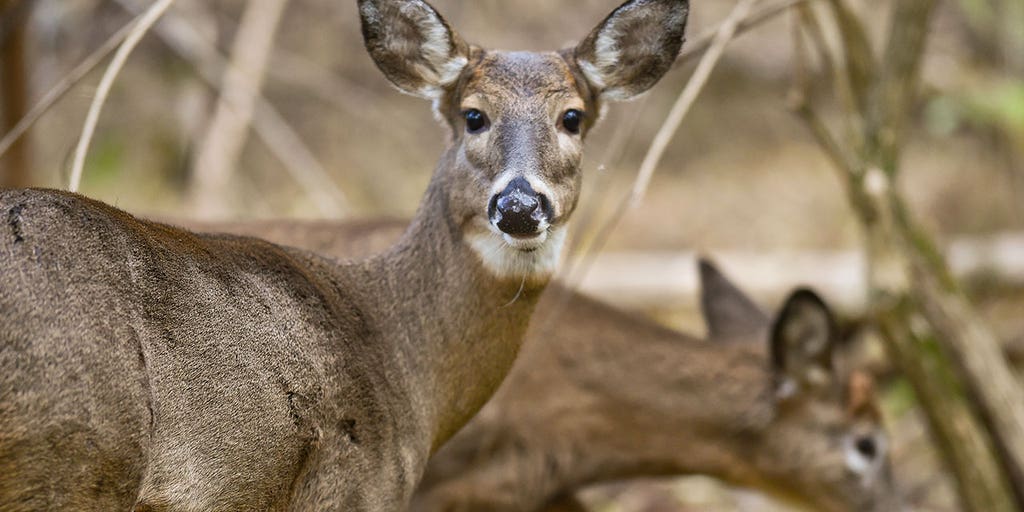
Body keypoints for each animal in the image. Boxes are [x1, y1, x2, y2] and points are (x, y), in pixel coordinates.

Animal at [0, 0, 688, 510]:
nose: (519, 205)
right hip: (69, 458)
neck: (399, 357)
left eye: (572, 117)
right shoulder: (352, 490)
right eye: (473, 115)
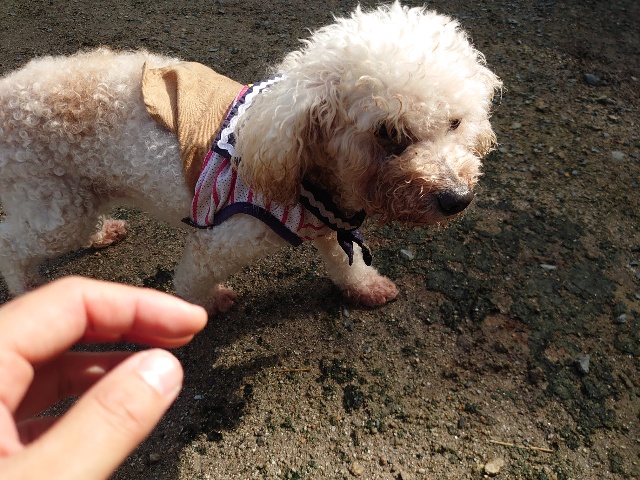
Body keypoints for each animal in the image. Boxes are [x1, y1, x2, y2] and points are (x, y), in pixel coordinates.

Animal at [0, 2, 501, 313]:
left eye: (456, 122)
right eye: (388, 133)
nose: (457, 199)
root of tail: (9, 92)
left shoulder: (331, 223)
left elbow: (347, 262)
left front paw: (365, 287)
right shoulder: (218, 243)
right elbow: (191, 286)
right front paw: (206, 307)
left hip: (79, 193)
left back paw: (102, 233)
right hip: (57, 205)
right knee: (14, 245)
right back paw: (29, 292)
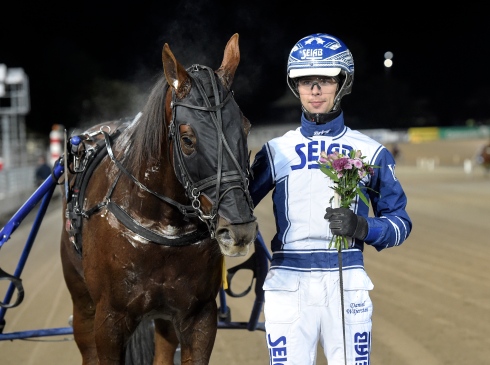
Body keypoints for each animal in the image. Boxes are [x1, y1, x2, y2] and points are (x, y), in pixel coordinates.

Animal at [59, 32, 258, 362]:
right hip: (81, 301)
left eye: (245, 127)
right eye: (188, 138)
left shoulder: (199, 315)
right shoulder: (109, 319)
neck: (160, 227)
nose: (240, 228)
==============================
Task statement: With the pictures left out, write out all of the data exactly.

Answer box:
Body keypoints for each animal in the image. Boxes are [x1, y1, x2, y2] and points are (x, y), in pixel coordinates.

Animal at [0, 0, 688, 510]:
nose: (519, 205)
right hip: (69, 458)
neck: (399, 357)
left eye: (572, 117)
right shoulder: (352, 490)
right eye: (473, 115)
Body keypoints for each animal in the image. Boxes are [x1, y1, x2, y2] and points are (x, y), in pixel coordinates.

Animal at [0, 2, 501, 313]:
left eye: (456, 122)
right eye: (388, 133)
nose: (457, 199)
root of tail: (9, 92)
left shoulder: (331, 223)
left elbow: (347, 262)
left front paw: (365, 287)
right shoulder: (218, 243)
right elbow: (191, 286)
right front paw: (206, 307)
left hip: (79, 193)
left back paw: (102, 233)
right hip: (57, 205)
right knee: (14, 245)
right back paw: (29, 292)
Body keypoints for each animal in the image. Boxes are [x1, y1, x2, y2] and points are (x, y), in pixel coordinates.

Animal at [59, 32, 258, 362]:
right hip: (81, 301)
left eye: (245, 127)
right eye: (188, 138)
left shoulder: (199, 315)
right shoulder: (109, 319)
neck: (160, 227)
nose: (240, 228)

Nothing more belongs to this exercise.